**EXTRACTO DE PÁGINA:**
<<<<

Saqué el primer cigarrillo y lo prendí, con la primera página de la novela ya
empezada y el café con leche cerca. Mi abuela de frente, Perla, la mamá de mi
mamá, que le tenía miedo a la oscuridad y dormía con una linterna de mano todas
las noches. Pocas veces fui tan feliz.
11. ¿Qué libro que hayas leído te hubiera gustado escribirlo
vos?
Un montón. Pero creo que eso es más reconocimiento a mis
congéneres que otra cosa: me encantan algunos textos que escriben poetas que
rondan mi edad y están publicando, como Juan Francisco Moretti, Walter Godoy,
Mariana Bugallo, Sebastián Goyeneche, Gabriela Clara Pignataro, Lautaro
Collautti, Inés Rando, Malén Denis… Sus libros ya editados y los que aparecerán
en breve me parecen geniales y no puedo menos que envidiarlos por lo que
hicieron o pasarme noches releyéndolos, whisky y música en mano.
12. ¿Cuál es el peor libro de la última década?
Un montón. Hay cosas que han creado una suerte de micro-clima
crítico, periodístico y literario que no se sustenta con la obra y que,
estrictamente, funciona como un poderoso guiño hacia adentro de alguna de estas
instituciones. Pero, si me apurás, cualquiera de los últimos de Aira. Y de los
primeros casi que te digo que también, pero me falta leerlos.
13. ¿Qué texto (cuento, poema o libro) no volverías a publicar?
¿Por qué?
Mis dos primeros fanzines “literarios”, Trilogía y Mar del Plata.

>>>>

**DETALLES DEL EJERCICIO:** Prosiga la entrevista sobre lecturas y escritura a partir de la última oración de la respuesta sobre los fanzines.

**MATERIAL PROPORCIONADO:**
<<<<

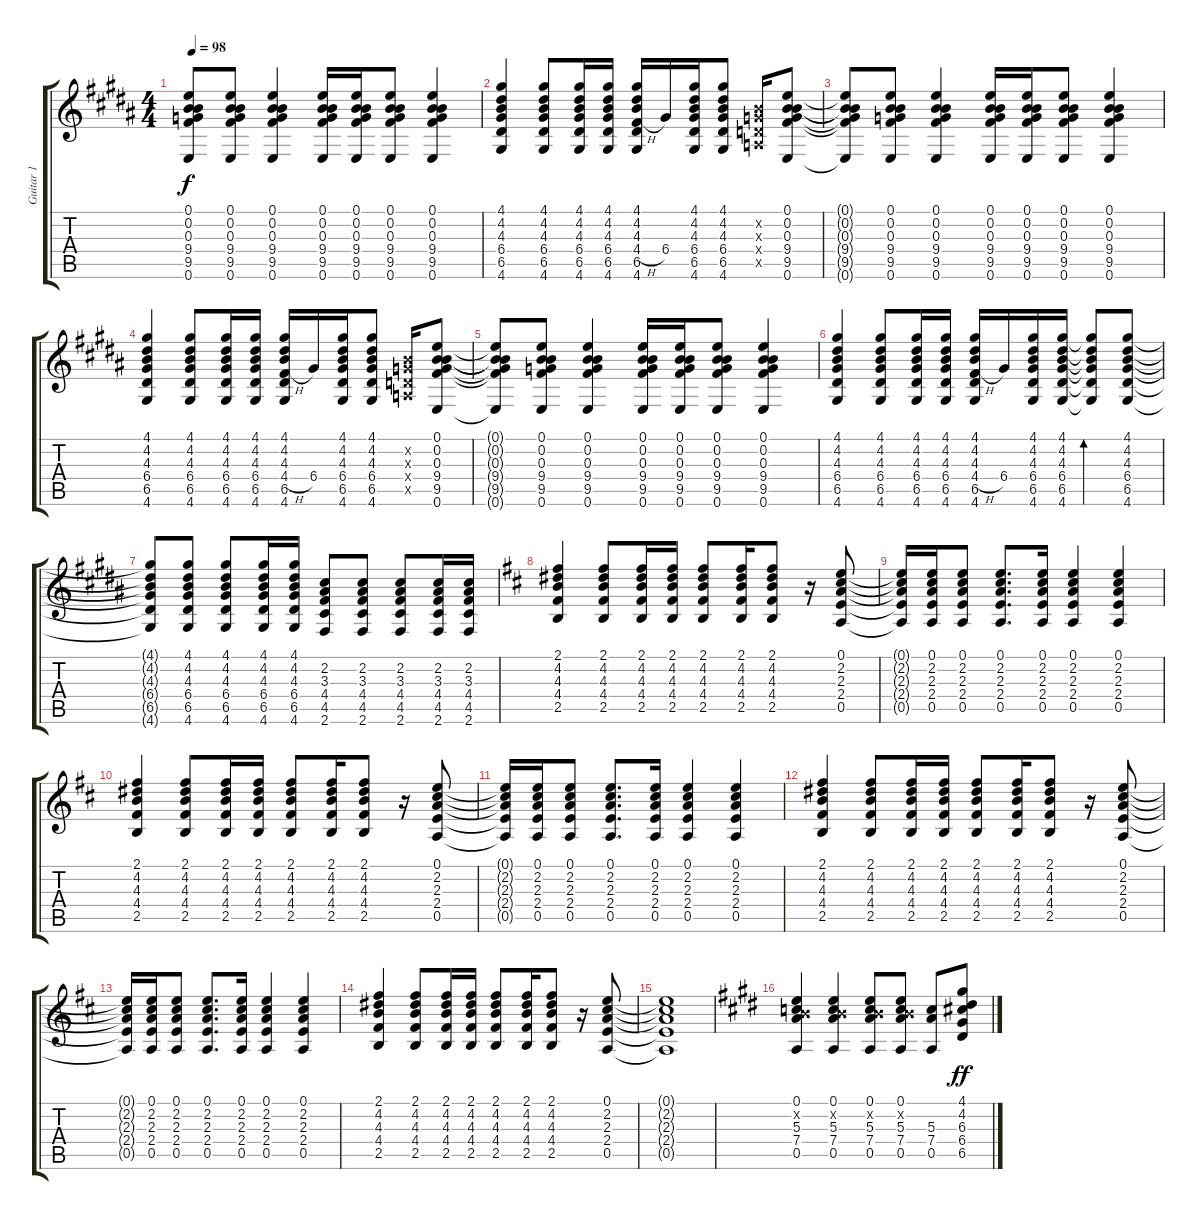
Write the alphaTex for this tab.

\track ("Guitar 1" "Guitar 1") {instrument distortionguitar}
\staff {score tabs}
\tuning (E4 B3 G3 D3 A2 E2) {hide}
\ts (4 4)
\tempo 98
\clef g2
\ks g#minor
(0.1{t} 0.2{t} 0.3{t} 9.4{t} 9.5{t} 0.6{t}).8{dy f} (0.1 0.2 0.3 9.4 9.5 0.6).8 (0.1 0.2 0.3 9.4 9.5 0.6).4 (0.1 0.2 0.3 9.4 9.5 0.6).16 (0.1 0.2 0.3 9.4 9.5 0.6).16 (0.1 0.2 0.3 9.4 9.5 0.6).8 (0.1 0.2 0.3 9.4 9.5 0.6).4 |
(4.1 4.2 4.3 6.4 6.5 4.6).4 (4.1 4.2 4.3 6.4 6.5 4.6).8 (4.1 4.2 4.3 6.4 6.5 4.6).16 (4.1 4.2 4.3 6.4 6.5 4.6).16 (4.1 4.2 4.3 4.4{h} 6.5 4.6).16 6.4.16 (4.1 4.2 4.3 6.4 6.5 4.6).16 (4.1 4.2 4.3 6.4 6.5 4.6).8 (0.2{x} 0.3{x} 0.4{x} 0.5{x}).16 (0.1 0.2 0.3 9.4 9.5 0.6).8 |
(0.1{t} 0.2{t} 0.3{t} 9.4{t} 9.5{t} 0.6{t}).8 (0.1 0.2 0.3 9.4 9.5 0.6).8 (0.1 0.2 0.3 9.4 9.5 0.6).4 (0.1 0.2 0.3 9.4 9.5 0.6).16 (0.1 0.2 0.3 9.4 9.5 0.6).16 (0.1 0.2 0.3 9.4 9.5 0.6).8 (0.1 0.2 0.3 9.4 9.5 0.6).4 |
(4.1 4.2 4.3 6.4 6.5 4.6).4 (4.1 4.2 4.3 6.4 6.5 4.6).8 (4.1 4.2 4.3 6.4 6.5 4.6).16 (4.1 4.2 4.3 6.4 6.5 4.6).16 (4.1 4.2 4.3 4.4{h} 6.5 4.6).16 6.4.16 (4.1 4.2 4.3 6.4 6.5 4.6).16 (4.1 4.2 4.3 6.4 6.5 4.6).8 (0.2{x} 0.3{x} 0.4{x} 0.5{x}).16 (0.1 0.2 0.3 9.4 9.5 0.6).8 |
(0.1{t} 0.2{t} 0.3{t} 9.4{t} 9.5{t} 0.6{t}).8 (0.1 0.2 0.3 9.4 9.5 0.6).8 (0.1 0.2 0.3 9.4 9.5 0.6).4 (0.1 0.2 0.3 9.4 9.5 0.6).16 (0.1 0.2 0.3 9.4 9.5 0.6).16 (0.1 0.2 0.3 9.4 9.5 0.6).8 (0.1 0.2 0.3 9.4 9.5 0.6).4 |
(4.1 4.2 4.3 6.4 6.5 4.6).4 (4.1 4.2 4.3 6.4 6.5 4.6).8 (4.1 4.2 4.3 6.4 6.5 4.6).16 (4.1 4.2 4.3 6.4 6.5 4.6).16 (4.1 4.2 4.3 4.4{h} 6.5 4.6).16 6.4.16 (4.1 4.2 4.3 6.4 6.5 4.6).16 (4.1 4.2 4.3 6.4 6.5 4.6).16 (4.1{t} 4.2{t} 4.3{t} 6.4{t} 6.5{t} 4.6{t}).8{bd 60} (4.1 4.2 4.3 6.4 6.5 4.6).8 |
(4.1{t} 4.2{t} 4.3{t} 6.4{t} 6.5{t} 4.6{t}).8 (4.1 4.2 4.3 6.4 6.5 4.6).8 (4.1 4.2 4.3 6.4 6.5 4.6).8 (4.1 4.2 4.3 6.4 6.5 4.6).16 (4.1 4.2 4.3 6.4 6.5 4.6).16 (2.2 3.3 4.4 4.5 2.6).8 (2.2 3.3 4.4 4.5 2.6).8 (2.2 3.3 4.4 4.5 2.6).8 (2.2 3.3 4.4 4.5 2.6).16 (2.2 3.3 4.4 4.5 2.6).16 |
\ks d
(2.1 4.2 4.3 4.4 2.5).4 (2.1 4.2 4.3 4.4 2.5).8 (2.1 4.2 4.3 4.4 2.5).16 (2.1 4.2 4.3 4.4 2.5).16 (2.1 4.2 4.3 4.4 2.5).8 (2.1 4.2 4.3 4.4 2.5).16 (2.1 4.2 4.3 4.4 2.5).8 r.16 (0.1 2.2 2.3 2.4 0.5).8 |
(0.1{t} 2.2{t} 2.3{t} 2.4{t} 0.5{t}).16 (0.1 2.2 2.3 2.4 0.5).16 (0.1 2.2 2.3 2.4 0.5).8 (0.1 2.2 2.3 2.4 0.5).8{d} (0.1 2.2 2.3 2.4 0.5).16 (0.1 2.2 2.3 2.4 0.5).4 (0.1 2.2 2.3 2.4 0.5).4 |
(2.1 4.2 4.3 4.4 2.5).4 (2.1 4.2 4.3 4.4 2.5).8 (2.1 4.2 4.3 4.4 2.5).16 (2.1 4.2 4.3 4.4 2.5).16 (2.1 4.2 4.3 4.4 2.5).8 (2.1 4.2 4.3 4.4 2.5).16 (2.1 4.2 4.3 4.4 2.5).8 r.16 (0.1 2.2 2.3 2.4 0.5).8 |
(0.1{t} 2.2{t} 2.3{t} 2.4{t} 0.5{t}).16 (0.1 2.2 2.3 2.4 0.5).16 (0.1 2.2 2.3 2.4 0.5).8 (0.1 2.2 2.3 2.4 0.5).8{d} (0.1 2.2 2.3 2.4 0.5).16 (0.1 2.2 2.3 2.4 0.5).4 (0.1 2.2 2.3 2.4 0.5).4 |
(2.1 4.2 4.3 4.4 2.5).4 (2.1 4.2 4.3 4.4 2.5).8 (2.1 4.2 4.3 4.4 2.5).16 (2.1 4.2 4.3 4.4 2.5).16 (2.1 4.2 4.3 4.4 2.5).8 (2.1 4.2 4.3 4.4 2.5).16 (2.1 4.2 4.3 4.4 2.5).8 r.16 (0.1 2.2 2.3 2.4 0.5).8 |
(0.1{t} 2.2{t} 2.3{t} 2.4{t} 0.5{t}).16 (0.1 2.2 2.3 2.4 0.5).16 (0.1 2.2 2.3 2.4 0.5).8 (0.1 2.2 2.3 2.4 0.5).8{d} (0.1 2.2 2.3 2.4 0.5).16 (0.1 2.2 2.3 2.4 0.5).4 (0.1 2.2 2.3 2.4 0.5).4 |
(2.1 4.2 4.3 4.4 2.5).4 (2.1 4.2 4.3 4.4 2.5).8 (2.1 4.2 4.3 4.4 2.5).16 (2.1 4.2 4.3 4.4 2.5).16 (2.1 4.2 4.3 4.4 2.5).8 (2.1 4.2 4.3 4.4 2.5).16 (2.1 4.2 4.3 4.4 2.5).8 r.16 (0.1 2.2 2.3 2.4 0.5).8 |
(0.1{t} 2.2{t} 2.3{t} 2.4{t} 0.5{t}).1 |
\ks c#minor
(0.1 0.2{x} 5.3 7.4 0.5).4 (0.1 0.2{x} 5.3 7.4 0.5).4 (0.1 0.2{x} 5.3 7.4 0.5).8 (0.1 0.2{x} 5.3 7.4 0.5).8 (5.3 7.4 0.5).8 (4.1 4.2 6.3 6.4 6.5).8{dy ff}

>>>>

**RESULTADO:**
Pecan de muchas cosas. Tampoco me parecía editar La paz desnuda, pero creo que, en tanto libro, tiene algunas cosas
interesantes, por eso lo incluí en Jazmín
paraguayo.
14. ¿Qué disco te hace sonreír?
Kiss Me, Kiss Me, Kiss
Me de The Cure. Me saca una sonrisa casi adolescente, me dan ganas
de bailar, de que sea otoño siempre, de ponerme aros y salir con todo el pelo
desordenado a la calle, cosa que hacía más a los 18 que otra cosa.
15. Si sufrimos un ataque de Godzila y tenés la oportunidad de
salvar de sus garras a una banda o músico, ¿a quién salvarías?
A mi amigo Gabo Cuman, primero y principal. Después, no sé,
depende el mes en que me agarres. Hay veces en que me juego por Fernando
Cabrera, y te digo “sí, lo salvo a ese”, después elijo a alguien del otro lado,
El mató un policía motorizado; Palo
Pandolfo, Francisco Bochatón, que estarían como en el medio… Digamos, primero
mis amigos, después vemos.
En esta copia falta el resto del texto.